多GPU训练模型——使用Gluon¶
在Gluon里可以很容易的使用数据并行。在多GPU来训练 — 从0开始里我们手动实现了几个数据同步函数来使用数据并行,Gluon里实现了同样的功能。
多设备上的初始化¶
之前我们介绍了如果使用initialize()
里的ctx
在CPU或者特定GPU上初始化模型。事实上,ctx
可以接受一系列的设备,它会将初始好的参数复制所有的设备上。
这里我们使用之前介绍Resnet18来作为演示。
In [1]:
import sys
sys.path.append('..')
import utils
from mxnet import gpu
from mxnet import cpu
net = utils.resnet18(10)
ctx = [gpu(0), gpu(1)]
net.initialize(ctx=ctx)
记得前面提到的延迟初始化,这里参数还没有被初始化。我们需要先给定数据跑一次。
Gluon提供了之前我们实现的split_and_load
函数,它将数据分割并返回各个设备上的复制。然后根据输入的设备,计算也会在相应的数据上执行。
In [2]:
from mxnet import nd
from mxnet import gluon
x = nd.random.uniform(shape=(4, 1, 28, 28))
x_list = gluon.utils.split_and_load(x, ctx)
print(net(x_list[0]))
print(net(x_list[1]))
[[-0.00299451 -0.114948 -0.04571831 -0.08353794 0.09219883 -0.10255374
0.08285993 0.08471885 -0.03377745 0.0142048 ]
[-0.01095816 -0.12053964 -0.05160385 -0.08963331 0.08892047 -0.10402268
0.07713397 0.08005997 -0.02352627 0.02912929]]
<NDArray 2x10 @gpu(0)>
[[-0.00705471 -0.11297002 -0.04886303 -0.08850279 0.0929175 -0.10409503
0.07982443 0.08671783 -0.01739573 0.02761966]
[-0.01419117 -0.10728938 -0.0441721 -0.08339462 0.09654251 -0.09772847
0.08203971 0.09051772 -0.02636191 0.02598564]]
<NDArray 2x10 @gpu(1)>
这时候我们可以来看初始的过程发生了什么了。记得我们可以通过data
来访问参数值,它默认会返回CPU上值。但这里我们只在两个GPU上初始化了,在访问的对应设备的值的时候,我们需要指定设备。

**所给数据**
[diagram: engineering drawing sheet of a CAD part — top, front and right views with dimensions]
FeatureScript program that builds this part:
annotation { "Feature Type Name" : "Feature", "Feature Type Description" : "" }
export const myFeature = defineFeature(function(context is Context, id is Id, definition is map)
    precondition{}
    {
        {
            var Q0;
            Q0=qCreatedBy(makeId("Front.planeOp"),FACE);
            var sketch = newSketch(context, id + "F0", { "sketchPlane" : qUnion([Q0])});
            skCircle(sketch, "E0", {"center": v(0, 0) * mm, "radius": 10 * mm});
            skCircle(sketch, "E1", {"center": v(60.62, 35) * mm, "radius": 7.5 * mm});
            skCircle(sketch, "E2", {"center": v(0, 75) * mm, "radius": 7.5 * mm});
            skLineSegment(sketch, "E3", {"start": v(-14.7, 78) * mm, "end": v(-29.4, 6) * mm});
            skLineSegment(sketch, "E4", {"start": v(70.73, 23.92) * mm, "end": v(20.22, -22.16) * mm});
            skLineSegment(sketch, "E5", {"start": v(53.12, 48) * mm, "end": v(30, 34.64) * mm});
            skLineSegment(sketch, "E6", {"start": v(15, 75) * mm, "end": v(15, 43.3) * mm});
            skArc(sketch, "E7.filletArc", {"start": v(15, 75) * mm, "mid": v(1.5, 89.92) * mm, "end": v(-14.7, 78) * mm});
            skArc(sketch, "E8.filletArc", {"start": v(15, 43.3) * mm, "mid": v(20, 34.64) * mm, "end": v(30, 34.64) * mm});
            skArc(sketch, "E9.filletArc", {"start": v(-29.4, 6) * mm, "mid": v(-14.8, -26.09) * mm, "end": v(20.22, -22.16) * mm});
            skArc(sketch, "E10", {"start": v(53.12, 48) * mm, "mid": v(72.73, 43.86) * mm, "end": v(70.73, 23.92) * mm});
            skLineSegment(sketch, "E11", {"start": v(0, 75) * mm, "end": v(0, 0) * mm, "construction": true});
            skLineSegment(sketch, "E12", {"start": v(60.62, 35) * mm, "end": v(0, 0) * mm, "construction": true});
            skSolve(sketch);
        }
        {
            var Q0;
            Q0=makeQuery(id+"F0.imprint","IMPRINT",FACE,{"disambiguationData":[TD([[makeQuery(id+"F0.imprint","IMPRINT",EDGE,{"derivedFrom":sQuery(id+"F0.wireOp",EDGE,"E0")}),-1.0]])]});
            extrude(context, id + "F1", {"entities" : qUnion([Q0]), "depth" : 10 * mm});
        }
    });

**任务要求**
引用关于Gluon多GPU训练的原文中的一段，一字不改，从“ctx = [gpu(0), gpu(1)]”起，到“x_list = gluon.utils.split_and_load(x, ctx)”止，末尾这几个字也要包括在内。

**本题作答**
ctx = [gpu(0), gpu(1)]
net.initialize(ctx=ctx)
记得前面提到的延迟初始化,这里参数还没有被初始化。我们需要先给定数据跑一次。
Gluon提供了之前我们实现的split_and_load
函数,它将数据分割并返回各个设备上的复制。然后根据输入的设备,计算也会在相应的数据上执行。
In [2]:
from mxnet import nd
from mxnet import gluon
x = nd.random.uniform(shape=(4, 1, 28, 28))
x_list = gluon.utils.split_and_load(x, ctx)